THE TASK:
Once you have read the entries, please say how many lines hold the string "Together", giving the number only.

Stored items
((
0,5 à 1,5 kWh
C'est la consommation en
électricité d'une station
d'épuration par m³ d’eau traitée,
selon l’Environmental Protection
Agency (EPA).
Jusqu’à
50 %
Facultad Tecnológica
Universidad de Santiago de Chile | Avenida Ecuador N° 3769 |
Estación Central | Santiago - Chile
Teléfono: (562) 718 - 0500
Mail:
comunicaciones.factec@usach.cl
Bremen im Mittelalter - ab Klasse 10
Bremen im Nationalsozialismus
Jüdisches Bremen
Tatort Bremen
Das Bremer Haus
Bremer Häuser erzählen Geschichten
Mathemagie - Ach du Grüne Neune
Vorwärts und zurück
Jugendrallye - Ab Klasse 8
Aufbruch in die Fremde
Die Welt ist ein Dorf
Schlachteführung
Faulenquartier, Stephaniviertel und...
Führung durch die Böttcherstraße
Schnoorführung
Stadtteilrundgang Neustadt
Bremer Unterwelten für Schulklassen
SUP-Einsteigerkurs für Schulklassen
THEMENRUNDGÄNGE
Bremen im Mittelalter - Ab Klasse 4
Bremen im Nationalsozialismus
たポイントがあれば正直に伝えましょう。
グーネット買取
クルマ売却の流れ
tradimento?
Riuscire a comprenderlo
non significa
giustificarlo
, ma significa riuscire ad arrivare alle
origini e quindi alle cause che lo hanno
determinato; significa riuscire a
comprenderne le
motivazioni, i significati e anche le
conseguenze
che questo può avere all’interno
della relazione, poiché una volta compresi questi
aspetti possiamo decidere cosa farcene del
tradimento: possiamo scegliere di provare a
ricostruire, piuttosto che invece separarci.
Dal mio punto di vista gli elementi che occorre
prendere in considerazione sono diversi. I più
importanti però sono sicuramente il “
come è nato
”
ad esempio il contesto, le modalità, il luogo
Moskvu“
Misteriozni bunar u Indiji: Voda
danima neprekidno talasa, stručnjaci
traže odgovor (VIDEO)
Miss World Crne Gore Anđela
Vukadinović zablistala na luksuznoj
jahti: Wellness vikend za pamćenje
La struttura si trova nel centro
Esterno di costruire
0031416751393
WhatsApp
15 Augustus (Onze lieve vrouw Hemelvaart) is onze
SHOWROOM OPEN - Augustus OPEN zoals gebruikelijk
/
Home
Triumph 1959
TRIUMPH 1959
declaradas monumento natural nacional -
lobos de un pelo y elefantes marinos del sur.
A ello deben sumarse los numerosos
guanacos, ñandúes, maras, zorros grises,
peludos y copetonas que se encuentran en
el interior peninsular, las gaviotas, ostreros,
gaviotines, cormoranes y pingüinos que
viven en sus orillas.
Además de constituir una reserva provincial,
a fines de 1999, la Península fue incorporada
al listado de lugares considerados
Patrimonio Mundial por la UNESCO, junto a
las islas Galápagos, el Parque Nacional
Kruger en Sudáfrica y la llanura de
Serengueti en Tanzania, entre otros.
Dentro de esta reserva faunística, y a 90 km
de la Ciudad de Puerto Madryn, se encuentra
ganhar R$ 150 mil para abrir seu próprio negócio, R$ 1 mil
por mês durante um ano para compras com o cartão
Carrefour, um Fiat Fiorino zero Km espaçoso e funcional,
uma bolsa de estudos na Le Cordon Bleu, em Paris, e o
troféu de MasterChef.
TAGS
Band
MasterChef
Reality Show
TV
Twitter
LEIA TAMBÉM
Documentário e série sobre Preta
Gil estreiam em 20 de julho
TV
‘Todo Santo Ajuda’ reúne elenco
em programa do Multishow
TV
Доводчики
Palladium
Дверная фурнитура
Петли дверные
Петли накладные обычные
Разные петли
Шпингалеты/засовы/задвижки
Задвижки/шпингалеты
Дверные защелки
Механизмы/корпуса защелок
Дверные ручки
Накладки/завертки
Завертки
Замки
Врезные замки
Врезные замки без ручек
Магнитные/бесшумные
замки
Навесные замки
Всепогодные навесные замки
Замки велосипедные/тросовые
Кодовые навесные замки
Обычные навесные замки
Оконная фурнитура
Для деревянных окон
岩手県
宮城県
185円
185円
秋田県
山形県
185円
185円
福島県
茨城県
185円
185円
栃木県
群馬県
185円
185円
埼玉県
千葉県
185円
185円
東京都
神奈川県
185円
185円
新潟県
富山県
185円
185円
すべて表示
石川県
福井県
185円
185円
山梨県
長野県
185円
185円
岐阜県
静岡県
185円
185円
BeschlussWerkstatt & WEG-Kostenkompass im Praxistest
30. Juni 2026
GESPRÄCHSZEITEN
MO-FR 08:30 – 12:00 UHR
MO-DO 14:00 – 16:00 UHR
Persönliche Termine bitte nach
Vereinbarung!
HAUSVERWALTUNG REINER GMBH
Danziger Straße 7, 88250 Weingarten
))
((
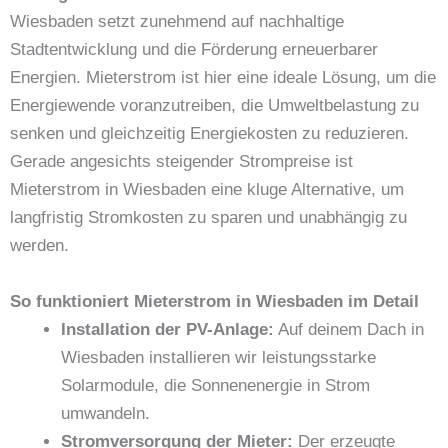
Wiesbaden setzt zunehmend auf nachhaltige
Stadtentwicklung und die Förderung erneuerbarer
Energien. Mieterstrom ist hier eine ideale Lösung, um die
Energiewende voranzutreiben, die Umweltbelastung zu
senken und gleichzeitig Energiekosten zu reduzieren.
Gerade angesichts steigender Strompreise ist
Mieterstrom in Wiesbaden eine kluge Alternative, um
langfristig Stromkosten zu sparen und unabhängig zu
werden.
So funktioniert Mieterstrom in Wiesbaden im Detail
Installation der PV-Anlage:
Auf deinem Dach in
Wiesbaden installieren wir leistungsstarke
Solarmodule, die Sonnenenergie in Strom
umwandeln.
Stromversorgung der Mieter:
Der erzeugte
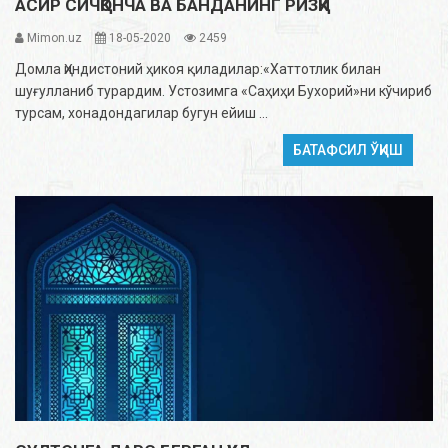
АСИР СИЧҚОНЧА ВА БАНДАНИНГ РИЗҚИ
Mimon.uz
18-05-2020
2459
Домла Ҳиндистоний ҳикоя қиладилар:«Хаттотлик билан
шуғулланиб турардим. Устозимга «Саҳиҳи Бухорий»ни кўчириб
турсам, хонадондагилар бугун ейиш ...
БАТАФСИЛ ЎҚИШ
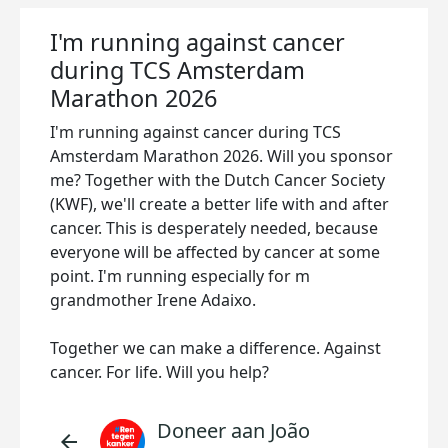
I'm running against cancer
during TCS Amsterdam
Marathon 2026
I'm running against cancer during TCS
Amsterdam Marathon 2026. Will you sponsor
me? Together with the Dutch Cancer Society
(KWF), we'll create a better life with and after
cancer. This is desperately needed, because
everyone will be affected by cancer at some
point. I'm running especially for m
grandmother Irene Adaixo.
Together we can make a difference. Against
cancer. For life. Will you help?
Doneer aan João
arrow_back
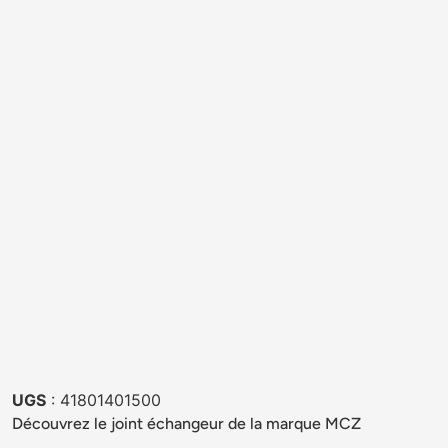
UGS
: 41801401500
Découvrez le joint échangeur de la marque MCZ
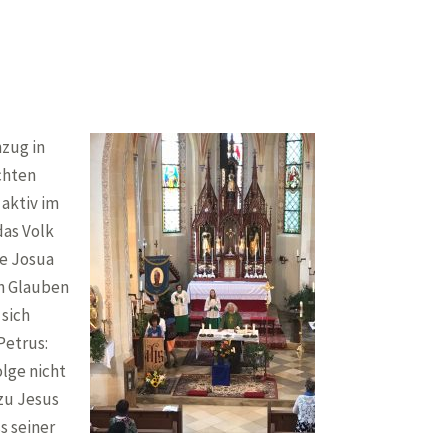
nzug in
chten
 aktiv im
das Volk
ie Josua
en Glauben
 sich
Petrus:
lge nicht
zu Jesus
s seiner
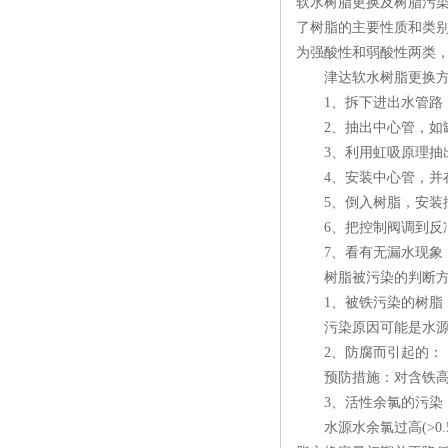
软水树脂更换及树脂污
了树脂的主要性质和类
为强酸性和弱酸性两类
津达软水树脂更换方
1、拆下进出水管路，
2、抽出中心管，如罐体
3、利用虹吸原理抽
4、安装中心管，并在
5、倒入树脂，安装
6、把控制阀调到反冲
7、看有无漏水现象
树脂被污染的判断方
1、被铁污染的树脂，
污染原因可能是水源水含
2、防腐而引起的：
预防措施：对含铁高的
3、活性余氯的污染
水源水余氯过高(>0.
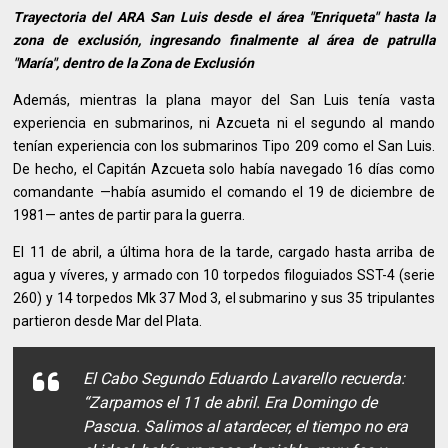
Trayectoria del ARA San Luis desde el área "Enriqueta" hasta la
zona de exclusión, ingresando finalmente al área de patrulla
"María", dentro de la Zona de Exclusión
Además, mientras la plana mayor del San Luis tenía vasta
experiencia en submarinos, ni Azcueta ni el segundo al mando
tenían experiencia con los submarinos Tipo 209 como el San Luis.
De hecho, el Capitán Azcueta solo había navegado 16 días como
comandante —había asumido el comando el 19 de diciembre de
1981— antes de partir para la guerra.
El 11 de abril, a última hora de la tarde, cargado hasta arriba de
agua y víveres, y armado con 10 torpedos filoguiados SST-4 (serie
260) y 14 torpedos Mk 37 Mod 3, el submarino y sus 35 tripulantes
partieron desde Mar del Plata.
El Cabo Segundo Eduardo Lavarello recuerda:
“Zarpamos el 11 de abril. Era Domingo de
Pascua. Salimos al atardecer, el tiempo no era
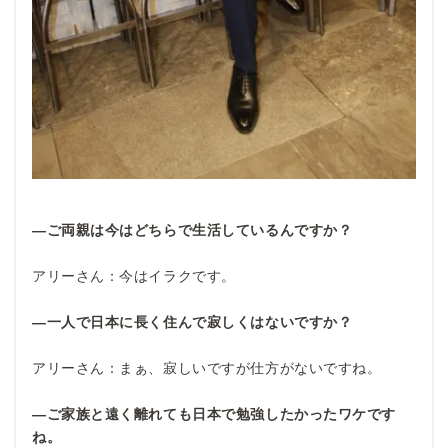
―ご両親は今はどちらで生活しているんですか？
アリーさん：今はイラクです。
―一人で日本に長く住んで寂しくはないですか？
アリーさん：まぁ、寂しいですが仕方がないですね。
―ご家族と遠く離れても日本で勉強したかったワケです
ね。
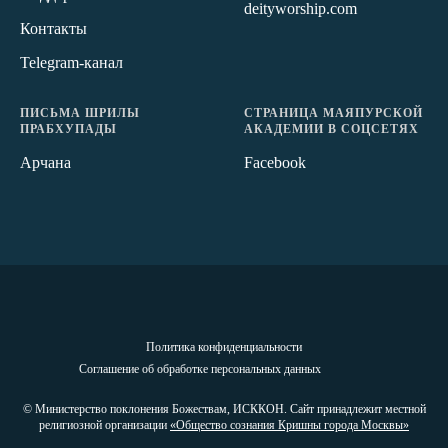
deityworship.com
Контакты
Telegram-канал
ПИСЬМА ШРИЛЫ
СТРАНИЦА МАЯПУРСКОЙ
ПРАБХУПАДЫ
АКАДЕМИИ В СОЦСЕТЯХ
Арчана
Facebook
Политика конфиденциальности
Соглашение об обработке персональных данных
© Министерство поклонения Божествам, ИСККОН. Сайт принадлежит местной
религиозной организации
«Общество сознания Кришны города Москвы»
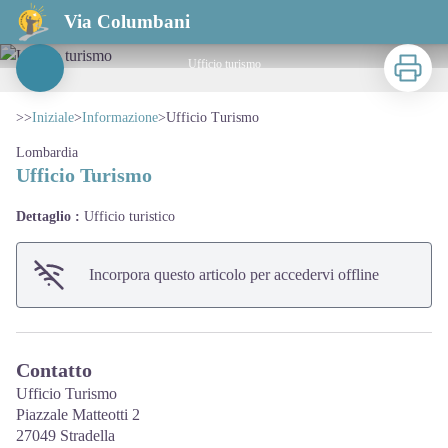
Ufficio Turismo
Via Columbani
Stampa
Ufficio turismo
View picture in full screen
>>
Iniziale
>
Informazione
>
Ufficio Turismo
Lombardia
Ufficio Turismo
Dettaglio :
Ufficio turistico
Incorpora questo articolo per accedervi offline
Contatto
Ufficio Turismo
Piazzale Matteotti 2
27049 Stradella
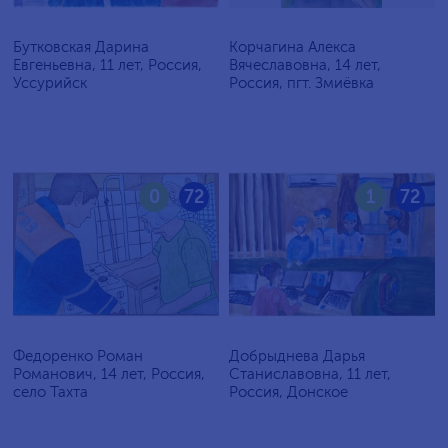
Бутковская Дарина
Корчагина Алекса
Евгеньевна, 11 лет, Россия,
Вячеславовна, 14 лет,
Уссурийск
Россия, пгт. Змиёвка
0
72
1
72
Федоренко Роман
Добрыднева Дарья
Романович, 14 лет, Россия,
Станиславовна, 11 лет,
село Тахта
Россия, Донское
))
((
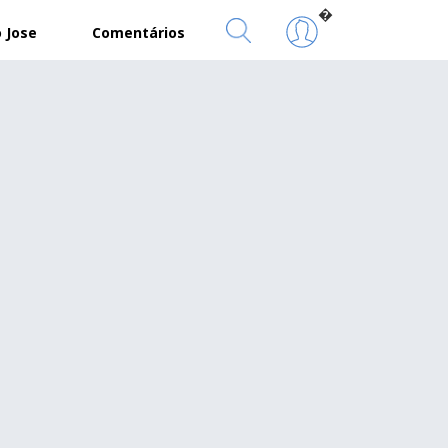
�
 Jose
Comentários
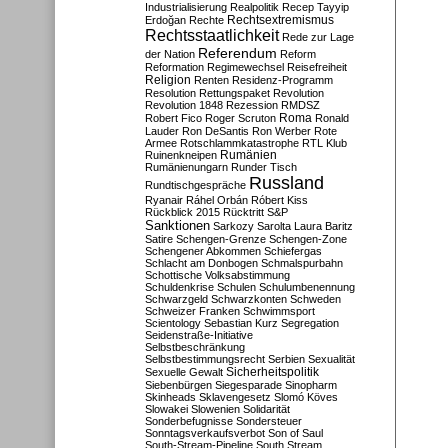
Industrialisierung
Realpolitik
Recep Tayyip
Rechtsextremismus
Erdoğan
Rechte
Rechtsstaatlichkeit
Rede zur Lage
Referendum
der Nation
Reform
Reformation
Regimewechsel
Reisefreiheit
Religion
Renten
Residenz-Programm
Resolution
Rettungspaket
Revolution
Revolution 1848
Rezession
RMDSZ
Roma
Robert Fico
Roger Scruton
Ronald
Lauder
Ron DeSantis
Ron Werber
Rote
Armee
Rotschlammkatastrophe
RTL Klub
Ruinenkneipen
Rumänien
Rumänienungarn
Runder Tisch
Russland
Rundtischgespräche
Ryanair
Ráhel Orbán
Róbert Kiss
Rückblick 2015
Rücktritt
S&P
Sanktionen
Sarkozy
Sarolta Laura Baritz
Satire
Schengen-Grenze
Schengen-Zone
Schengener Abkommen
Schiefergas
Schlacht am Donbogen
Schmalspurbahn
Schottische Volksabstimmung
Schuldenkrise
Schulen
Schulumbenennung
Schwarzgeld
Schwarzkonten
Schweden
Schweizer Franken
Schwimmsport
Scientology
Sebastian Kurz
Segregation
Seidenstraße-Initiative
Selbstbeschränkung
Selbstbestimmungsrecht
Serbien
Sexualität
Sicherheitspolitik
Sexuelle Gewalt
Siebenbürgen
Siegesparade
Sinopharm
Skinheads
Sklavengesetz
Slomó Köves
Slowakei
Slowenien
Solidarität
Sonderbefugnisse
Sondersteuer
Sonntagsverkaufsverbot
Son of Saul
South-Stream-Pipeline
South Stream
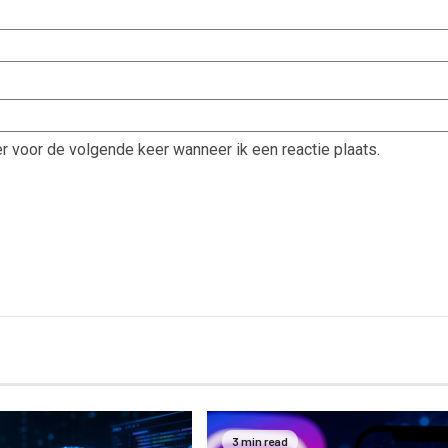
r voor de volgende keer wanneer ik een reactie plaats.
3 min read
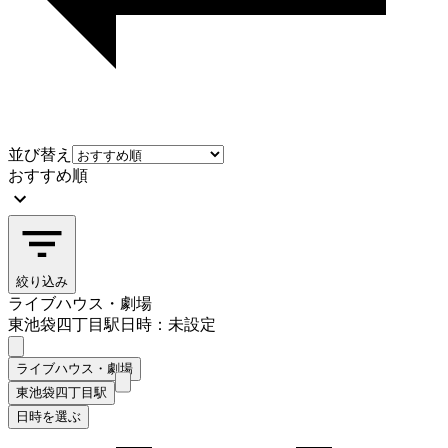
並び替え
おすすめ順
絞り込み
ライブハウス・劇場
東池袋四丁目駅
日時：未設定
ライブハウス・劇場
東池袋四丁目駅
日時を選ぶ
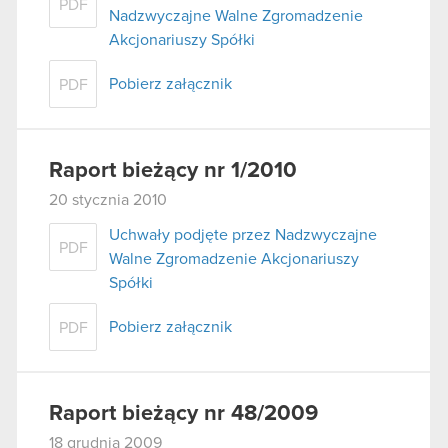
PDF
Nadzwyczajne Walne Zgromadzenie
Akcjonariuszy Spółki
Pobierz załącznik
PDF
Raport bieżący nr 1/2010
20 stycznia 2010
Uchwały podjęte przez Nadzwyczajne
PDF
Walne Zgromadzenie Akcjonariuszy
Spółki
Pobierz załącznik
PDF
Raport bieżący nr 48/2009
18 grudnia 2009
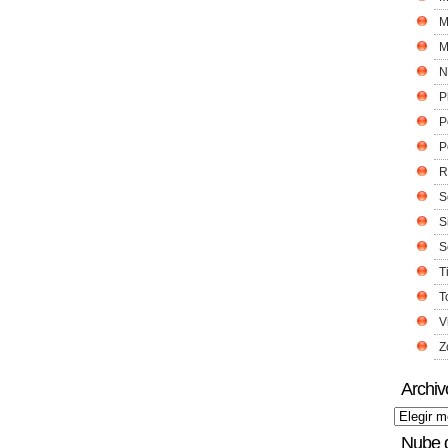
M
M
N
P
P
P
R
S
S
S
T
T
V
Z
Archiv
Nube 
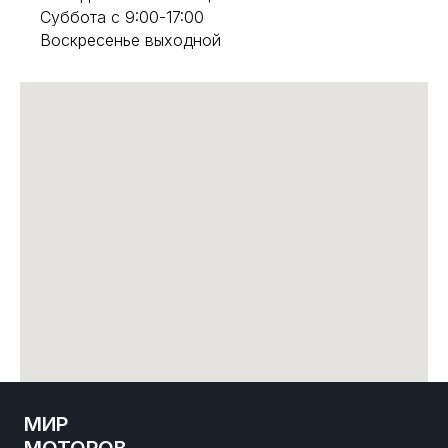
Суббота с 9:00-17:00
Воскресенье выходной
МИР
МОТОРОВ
))
RESPONSE AREA:
2